Problem to solve
Write out each entry word for word.

[Opening Listed entries section]

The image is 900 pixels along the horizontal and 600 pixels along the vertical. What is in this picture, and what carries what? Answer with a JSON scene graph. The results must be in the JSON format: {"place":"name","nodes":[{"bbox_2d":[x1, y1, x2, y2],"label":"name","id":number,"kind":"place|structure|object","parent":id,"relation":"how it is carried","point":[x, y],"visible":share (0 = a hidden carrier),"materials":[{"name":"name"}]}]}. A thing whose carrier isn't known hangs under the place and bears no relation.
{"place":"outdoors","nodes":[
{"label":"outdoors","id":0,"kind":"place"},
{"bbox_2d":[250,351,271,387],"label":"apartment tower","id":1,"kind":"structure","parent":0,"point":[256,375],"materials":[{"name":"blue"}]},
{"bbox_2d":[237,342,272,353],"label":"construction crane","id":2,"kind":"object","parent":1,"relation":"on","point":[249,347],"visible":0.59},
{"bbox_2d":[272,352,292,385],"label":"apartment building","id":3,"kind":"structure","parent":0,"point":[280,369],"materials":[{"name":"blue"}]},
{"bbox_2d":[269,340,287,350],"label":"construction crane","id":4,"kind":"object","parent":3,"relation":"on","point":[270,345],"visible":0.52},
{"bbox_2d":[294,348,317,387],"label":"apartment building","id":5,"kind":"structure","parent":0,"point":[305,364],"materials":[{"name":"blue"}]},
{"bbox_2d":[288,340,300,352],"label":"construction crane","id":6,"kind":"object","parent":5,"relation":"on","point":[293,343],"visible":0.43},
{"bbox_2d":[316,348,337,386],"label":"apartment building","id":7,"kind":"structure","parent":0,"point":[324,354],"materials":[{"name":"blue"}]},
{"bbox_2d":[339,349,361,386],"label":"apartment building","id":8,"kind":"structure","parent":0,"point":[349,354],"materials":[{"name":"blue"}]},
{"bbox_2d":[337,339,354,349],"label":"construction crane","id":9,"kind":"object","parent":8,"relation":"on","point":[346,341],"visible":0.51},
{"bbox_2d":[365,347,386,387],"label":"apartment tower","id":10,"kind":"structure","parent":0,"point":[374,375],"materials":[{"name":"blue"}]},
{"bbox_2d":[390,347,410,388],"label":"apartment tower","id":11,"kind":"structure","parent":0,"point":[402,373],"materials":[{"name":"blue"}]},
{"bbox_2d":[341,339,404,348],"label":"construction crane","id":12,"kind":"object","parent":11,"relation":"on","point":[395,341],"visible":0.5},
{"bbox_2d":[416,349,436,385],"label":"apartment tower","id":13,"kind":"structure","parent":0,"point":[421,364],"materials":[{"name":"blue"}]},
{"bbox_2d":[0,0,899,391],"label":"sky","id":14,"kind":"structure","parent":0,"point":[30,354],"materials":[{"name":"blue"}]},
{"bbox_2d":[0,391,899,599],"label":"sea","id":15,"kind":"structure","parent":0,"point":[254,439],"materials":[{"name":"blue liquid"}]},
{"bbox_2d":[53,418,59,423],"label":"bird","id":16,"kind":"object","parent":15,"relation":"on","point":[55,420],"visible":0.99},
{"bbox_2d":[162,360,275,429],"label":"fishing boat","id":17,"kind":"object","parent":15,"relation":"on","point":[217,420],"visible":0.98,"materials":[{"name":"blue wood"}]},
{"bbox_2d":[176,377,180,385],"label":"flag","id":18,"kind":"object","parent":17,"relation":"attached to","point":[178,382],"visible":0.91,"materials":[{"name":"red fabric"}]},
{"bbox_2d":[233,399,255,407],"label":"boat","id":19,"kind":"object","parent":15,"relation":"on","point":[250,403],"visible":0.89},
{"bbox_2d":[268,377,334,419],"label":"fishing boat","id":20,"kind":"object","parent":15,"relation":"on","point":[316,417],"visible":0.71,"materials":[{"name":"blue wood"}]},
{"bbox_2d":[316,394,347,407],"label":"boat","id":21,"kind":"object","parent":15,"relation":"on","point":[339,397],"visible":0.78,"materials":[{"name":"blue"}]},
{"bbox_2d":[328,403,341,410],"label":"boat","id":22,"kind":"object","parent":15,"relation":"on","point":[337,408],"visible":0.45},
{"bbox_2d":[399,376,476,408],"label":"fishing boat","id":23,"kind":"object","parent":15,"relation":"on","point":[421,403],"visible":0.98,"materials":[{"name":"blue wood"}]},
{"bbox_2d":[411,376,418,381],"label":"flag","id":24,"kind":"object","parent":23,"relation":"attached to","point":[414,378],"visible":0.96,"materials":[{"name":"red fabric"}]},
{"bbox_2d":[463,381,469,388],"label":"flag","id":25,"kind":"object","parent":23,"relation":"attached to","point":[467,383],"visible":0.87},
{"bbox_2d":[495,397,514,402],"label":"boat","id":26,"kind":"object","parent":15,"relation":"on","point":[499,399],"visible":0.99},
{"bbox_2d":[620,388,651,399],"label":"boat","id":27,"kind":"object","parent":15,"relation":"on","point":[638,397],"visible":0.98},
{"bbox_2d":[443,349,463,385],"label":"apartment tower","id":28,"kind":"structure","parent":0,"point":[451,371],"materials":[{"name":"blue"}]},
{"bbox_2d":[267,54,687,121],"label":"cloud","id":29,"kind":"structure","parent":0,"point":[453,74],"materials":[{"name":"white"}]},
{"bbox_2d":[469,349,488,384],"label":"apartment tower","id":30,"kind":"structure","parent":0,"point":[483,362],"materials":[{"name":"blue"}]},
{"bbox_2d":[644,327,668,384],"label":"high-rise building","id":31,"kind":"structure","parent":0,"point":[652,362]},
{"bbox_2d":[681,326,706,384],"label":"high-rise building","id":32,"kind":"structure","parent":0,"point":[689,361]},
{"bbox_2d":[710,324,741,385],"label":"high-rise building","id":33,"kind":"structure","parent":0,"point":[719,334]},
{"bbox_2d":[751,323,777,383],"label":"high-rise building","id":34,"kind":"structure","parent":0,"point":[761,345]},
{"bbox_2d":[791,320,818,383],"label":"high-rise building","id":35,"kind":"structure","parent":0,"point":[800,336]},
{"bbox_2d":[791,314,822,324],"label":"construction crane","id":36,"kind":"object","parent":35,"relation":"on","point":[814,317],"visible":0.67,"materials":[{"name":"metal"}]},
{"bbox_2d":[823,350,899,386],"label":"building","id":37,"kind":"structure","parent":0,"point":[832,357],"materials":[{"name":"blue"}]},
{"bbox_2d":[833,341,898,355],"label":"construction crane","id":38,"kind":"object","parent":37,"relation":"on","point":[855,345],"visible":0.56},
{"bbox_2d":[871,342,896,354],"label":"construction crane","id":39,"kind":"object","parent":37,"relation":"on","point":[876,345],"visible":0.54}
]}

[Closing Listed entries section]

Result of the exercise
The image is 900 pixels along the horizontal and 600 pixels along the vertical. What is in this picture, and what carries what? Answer with a JSON scene graph. The results must be in the JSON format: {"place":"name","nodes":[{"bbox_2d":[x1, y1, x2, y2],"label":"name","id":number,"kind":"place|structure|object","parent":id,"relation":"how it is carried","point":[x, y],"visible":share (0 = a hidden carrier),"materials":[{"name":"name"}]}]}. A thing whose carrier isn't known hangs under the place and bears no relation.
{"place":"outdoors","nodes":[
{"label":"outdoors","id":0,"kind":"place"},
{"bbox_2d":[250,351,271,387],"label":"apartment tower","id":1,"kind":"structure","parent":0,"point":[256,375],"materials":[{"name":"blue"}]},
{"bbox_2d":[237,342,272,353],"label":"construction crane","id":2,"kind":"object","parent":1,"relation":"on","point":[249,347],"visible":0.59},
{"bbox_2d":[272,352,292,385],"label":"apartment building","id":3,"kind":"structure","parent":0,"point":[280,369],"materials":[{"name":"blue"}]},
{"bbox_2d":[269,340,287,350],"label":"construction crane","id":4,"kind":"object","parent":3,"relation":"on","point":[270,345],"visible":0.52},
{"bbox_2d":[294,348,317,387],"label":"apartment building","id":5,"kind":"structure","parent":0,"point":[305,364],"materials":[{"name":"blue"}]},
{"bbox_2d":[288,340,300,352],"label":"construction crane","id":6,"kind":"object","parent":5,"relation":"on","point":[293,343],"visible":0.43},
{"bbox_2d":[316,348,337,386],"label":"apartment building","id":7,"kind":"structure","parent":0,"point":[324,354],"materials":[{"name":"blue"}]},
{"bbox_2d":[339,349,361,386],"label":"apartment building","id":8,"kind":"structure","parent":0,"point":[349,354],"materials":[{"name":"blue"}]},
{"bbox_2d":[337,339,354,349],"label":"construction crane","id":9,"kind":"object","parent":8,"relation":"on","point":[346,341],"visible":0.51},
{"bbox_2d":[365,347,386,387],"label":"apartment tower","id":10,"kind":"structure","parent":0,"point":[374,375],"materials":[{"name":"blue"}]},
{"bbox_2d":[390,347,410,388],"label":"apartment tower","id":11,"kind":"structure","parent":0,"point":[402,373],"materials":[{"name":"blue"}]},
{"bbox_2d":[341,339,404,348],"label":"construction crane","id":12,"kind":"object","parent":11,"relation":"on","point":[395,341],"visible":0.5},
{"bbox_2d":[416,349,436,385],"label":"apartment tower","id":13,"kind":"structure","parent":0,"point":[421,364],"materials":[{"name":"blue"}]},
{"bbox_2d":[0,0,899,391],"label":"sky","id":14,"kind":"structure","parent":0,"point":[30,354],"materials":[{"name":"blue"}]},
{"bbox_2d":[0,391,899,599],"label":"sea","id":15,"kind":"structure","parent":0,"point":[254,439],"materials":[{"name":"blue liquid"}]},
{"bbox_2d":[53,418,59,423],"label":"bird","id":16,"kind":"object","parent":15,"relation":"on","point":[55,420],"visible":0.99},
{"bbox_2d":[162,360,275,429],"label":"fishing boat","id":17,"kind":"object","parent":15,"relation":"on","point":[217,420],"visible":0.98,"materials":[{"name":"blue wood"}]},
{"bbox_2d":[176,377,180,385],"label":"flag","id":18,"kind":"object","parent":17,"relation":"attached to","point":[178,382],"visible":0.91,"materials":[{"name":"red fabric"}]},
{"bbox_2d":[233,399,255,407],"label":"boat","id":19,"kind":"object","parent":15,"relation":"on","point":[250,403],"visible":0.89},
{"bbox_2d":[268,377,334,419],"label":"fishing boat","id":20,"kind":"object","parent":15,"relation":"on","point":[316,417],"visible":0.71,"materials":[{"name":"blue wood"}]},
{"bbox_2d":[316,394,347,407],"label":"boat","id":21,"kind":"object","parent":15,"relation":"on","point":[339,397],"visible":0.78,"materials":[{"name":"blue"}]},
{"bbox_2d":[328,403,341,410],"label":"boat","id":22,"kind":"object","parent":15,"relation":"on","point":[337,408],"visible":0.45},
{"bbox_2d":[399,376,476,408],"label":"fishing boat","id":23,"kind":"object","parent":15,"relation":"on","point":[421,403],"visible":0.98,"materials":[{"name":"blue wood"}]},
{"bbox_2d":[411,376,418,381],"label":"flag","id":24,"kind":"object","parent":23,"relation":"attached to","point":[414,378],"visible":0.96,"materials":[{"name":"red fabric"}]},
{"bbox_2d":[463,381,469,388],"label":"flag","id":25,"kind":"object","parent":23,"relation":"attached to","point":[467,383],"visible":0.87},
{"bbox_2d":[495,397,514,402],"label":"boat","id":26,"kind":"object","parent":15,"relation":"on","point":[499,399],"visible":0.99},
{"bbox_2d":[620,388,651,399],"label":"boat","id":27,"kind":"object","parent":15,"relation":"on","point":[638,397],"visible":0.98},
{"bbox_2d":[443,349,463,385],"label":"apartment tower","id":28,"kind":"structure","parent":0,"point":[451,371],"materials":[{"name":"blue"}]},
{"bbox_2d":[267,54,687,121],"label":"cloud","id":29,"kind":"structure","parent":0,"point":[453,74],"materials":[{"name":"white"}]},
{"bbox_2d":[469,349,488,384],"label":"apartment tower","id":30,"kind":"structure","parent":0,"point":[483,362],"materials":[{"name":"blue"}]},
{"bbox_2d":[644,327,668,384],"label":"high-rise building","id":31,"kind":"structure","parent":0,"point":[652,362]},
{"bbox_2d":[681,326,706,384],"label":"high-rise building","id":32,"kind":"structure","parent":0,"point":[689,361]},
{"bbox_2d":[710,324,741,385],"label":"high-rise building","id":33,"kind":"structure","parent":0,"point":[719,334]},
{"bbox_2d":[751,323,777,383],"label":"high-rise building","id":34,"kind":"structure","parent":0,"point":[761,345]},
{"bbox_2d":[791,320,818,383],"label":"high-rise building","id":35,"kind":"structure","parent":0,"point":[800,336]},
{"bbox_2d":[791,314,822,324],"label":"construction crane","id":36,"kind":"object","parent":35,"relation":"on","point":[814,317],"visible":0.67,"materials":[{"name":"metal"}]},
{"bbox_2d":[823,350,899,386],"label":"building","id":37,"kind":"structure","parent":0,"point":[832,357],"materials":[{"name":"blue"}]},
{"bbox_2d":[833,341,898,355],"label":"construction crane","id":38,"kind":"object","parent":37,"relation":"on","point":[855,345],"visible":0.56},
{"bbox_2d":[871,342,896,354],"label":"construction crane","id":39,"kind":"object","parent":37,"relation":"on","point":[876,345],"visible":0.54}
]}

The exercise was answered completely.